“Le monde en face” : « Fraude alimentaire : un crime organisé ? » dimanche 27 février sur France 5 (vidéo)

Mis en ligne par vendredi 25 février 2022 2233
“Le monde en face” : « Fraude alimentaire : un crime organisé ? » dimanche 27 février sur France 5 (vidéo)

Dimanche 27 février à 21:00, “Le monde en face” présenté par Mélanie Taravant proposera le documentaire inédit « Fraude alimentaire : un crime organisé ? » réalisé par Bénédicte Delfaut.

Toute notre alimentation peut être falsifiée : une enquête édifiante et inédite nous plonge au cœur de ce phénomène préoccupant, en constante augmentation. Plus discrets qu’un cartel de drogue, plus insaisissables que des trafiquants d’armes, des criminels ont fait main basse sur notre nourriture. Huile d’olive, poisson, viande, épices, aucun rayon n’échappe à leur juteux trafic. Un pactole estimé en Europe à 30 milliards d’euros enrichit chaque année une mafia d’un genre nouveau.

Le crime organisé écoule des produits altérés dans les restaurants, les supermarchés, et tous les commerces de bouche de l’Union européenne. Leur secret ? Changer un ingrédient, le remplacer par un autre, moins cher, et le tour est joué. Qui sont ces nouveaux trafiquants ? Quels sont leurs modes opératoires ? Il y a-t-il moyen de les stopper ?

Sur les pas des enquêteurs et des fonctionnaires qui ont découvert les premiers il y a dix ans ce trafic en plein essor, le film nous entraîne dans un tourbillon de malversations qui ont toutes pour cible des produits alimentaires de grande consommation.

De la Hollande aux prises avec la fausse viande bovine, à l’Espagne, à qui revient la palme du trafic le plus ahurissant : de la chair de thon périmée piquée et recolorée avec des produits toxiques. En passant par la Pologne, l’un des maillons faibles parmi les pays européens, ou encore l’Italie, littéralement submergée par les fraudeurs qui dénaturent toute sa gastronomie.

Rien n’aurait été découvert sans la fronde menée par une poignée de lanceurs d’alerte. Deux d’entre eux nous révèlent les dessous de ce trafic mondialisé, qui ne s’arrête pas aux frontières de l’Europe.
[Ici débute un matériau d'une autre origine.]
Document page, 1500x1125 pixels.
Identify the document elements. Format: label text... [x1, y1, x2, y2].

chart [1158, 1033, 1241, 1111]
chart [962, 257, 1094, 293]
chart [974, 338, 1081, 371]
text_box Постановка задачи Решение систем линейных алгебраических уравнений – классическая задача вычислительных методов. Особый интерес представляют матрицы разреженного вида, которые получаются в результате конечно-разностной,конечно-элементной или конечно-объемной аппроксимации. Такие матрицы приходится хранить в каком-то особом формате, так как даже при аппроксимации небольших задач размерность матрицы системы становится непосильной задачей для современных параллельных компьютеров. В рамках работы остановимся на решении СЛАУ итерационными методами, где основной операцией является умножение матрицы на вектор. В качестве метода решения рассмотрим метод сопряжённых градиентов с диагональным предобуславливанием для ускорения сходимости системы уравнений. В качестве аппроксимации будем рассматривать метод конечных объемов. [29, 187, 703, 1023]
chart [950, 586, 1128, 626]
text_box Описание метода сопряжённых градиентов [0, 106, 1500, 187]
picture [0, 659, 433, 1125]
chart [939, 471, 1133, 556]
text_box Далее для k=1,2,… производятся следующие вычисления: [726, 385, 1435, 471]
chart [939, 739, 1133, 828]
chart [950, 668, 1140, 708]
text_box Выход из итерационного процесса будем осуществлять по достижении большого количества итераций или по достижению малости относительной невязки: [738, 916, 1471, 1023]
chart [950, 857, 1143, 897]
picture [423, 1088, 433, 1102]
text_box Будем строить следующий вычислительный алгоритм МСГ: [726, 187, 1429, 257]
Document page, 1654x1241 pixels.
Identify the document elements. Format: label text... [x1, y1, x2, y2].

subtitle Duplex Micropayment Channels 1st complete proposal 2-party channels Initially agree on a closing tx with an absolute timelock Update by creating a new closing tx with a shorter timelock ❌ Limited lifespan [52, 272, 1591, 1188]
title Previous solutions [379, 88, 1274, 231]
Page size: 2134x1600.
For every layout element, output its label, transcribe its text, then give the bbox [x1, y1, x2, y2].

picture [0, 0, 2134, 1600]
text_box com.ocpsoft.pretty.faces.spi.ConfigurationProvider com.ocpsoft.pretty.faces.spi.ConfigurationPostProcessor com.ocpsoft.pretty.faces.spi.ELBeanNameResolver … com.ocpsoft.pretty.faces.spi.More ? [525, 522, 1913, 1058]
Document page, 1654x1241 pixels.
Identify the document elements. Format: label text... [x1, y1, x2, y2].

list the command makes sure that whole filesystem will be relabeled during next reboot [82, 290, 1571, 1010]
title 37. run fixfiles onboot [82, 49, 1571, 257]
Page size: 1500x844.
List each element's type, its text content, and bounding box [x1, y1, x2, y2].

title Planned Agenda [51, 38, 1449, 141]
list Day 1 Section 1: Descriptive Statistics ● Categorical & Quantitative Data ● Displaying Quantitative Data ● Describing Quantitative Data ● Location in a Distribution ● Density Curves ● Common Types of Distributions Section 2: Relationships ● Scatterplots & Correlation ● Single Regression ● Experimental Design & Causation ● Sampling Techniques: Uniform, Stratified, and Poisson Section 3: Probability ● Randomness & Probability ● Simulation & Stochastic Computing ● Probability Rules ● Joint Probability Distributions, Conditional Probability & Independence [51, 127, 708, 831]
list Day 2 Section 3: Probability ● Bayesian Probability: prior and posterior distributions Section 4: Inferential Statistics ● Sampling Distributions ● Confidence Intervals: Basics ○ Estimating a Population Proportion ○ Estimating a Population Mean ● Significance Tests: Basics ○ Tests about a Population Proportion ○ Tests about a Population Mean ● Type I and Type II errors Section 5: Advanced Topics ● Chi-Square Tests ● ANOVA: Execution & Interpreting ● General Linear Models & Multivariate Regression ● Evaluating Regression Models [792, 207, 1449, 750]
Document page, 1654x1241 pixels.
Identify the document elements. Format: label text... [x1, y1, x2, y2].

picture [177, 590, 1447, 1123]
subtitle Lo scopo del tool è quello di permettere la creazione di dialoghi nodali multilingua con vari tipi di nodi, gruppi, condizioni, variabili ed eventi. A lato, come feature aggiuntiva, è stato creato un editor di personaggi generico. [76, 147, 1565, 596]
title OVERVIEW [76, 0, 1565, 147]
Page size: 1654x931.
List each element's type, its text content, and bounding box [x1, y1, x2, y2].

Les escrocs de l’alimentaire font leur shopping dans le monde entier. Et face à ce péril majeur, les autorités sont débordées.

Note d'intention de Bénédicte Delfaut

Le film nous plonge dans un continent aux frontières mal définies. Un monde où l’on retrouve exactement les mêmes structures que dans n’importe quel trafic illégal, si ce n’est qu’il touche des produits que chacun de nous, sans exception, est amené à consommer. De ce phénomène, nous ne voyons que des manifestations sporadiques, lorsque des scandales alimentaires de grande ampleur éclatent : porc dans des produits halal, œufs contaminés au fipronil... Une vision qui, par définition, ne peut être que parcellaire et biaisée.

Malgré les incantations politiques qui réapparaissent à chaque scandale, le système qui rend ces fraudes possibles – et beaucoup trop rentables pour ne pas être tentantes – demeure largement ignoré. Situation paradoxale de l’Europe en matière de fraude alimentaire : nous sommes 500 millions d’Européens protégés par un ensemble de textes réglementaires les plus complets au monde en matière de sécurité alimentaire, que les États ont su imposer à l’un des secteurs économiques les plus puissants en Europe : l’agroalimentaire. Et nous sommes en même temps des proies de rêve pour des trafiquants du monde entier. La clé de voûte de ce trafic, c’est, bien entendu, l’argent. C’est lui qui motive la fraude, limite la riposte et qui explique le succès des produits adultérés. Les gains des criminels avec du thon dénaturé se chiffrent en centaines de millions d’euros ! Depuis que la nourriture s’est éloignée de nous, dans cet espace qui s’est créé, fait d’intermédiaires, de sous-traitants, de traders, la fraude alimentaire a explosé. Les fraudeurs cassent les prix, des acheteurs ferment les yeux.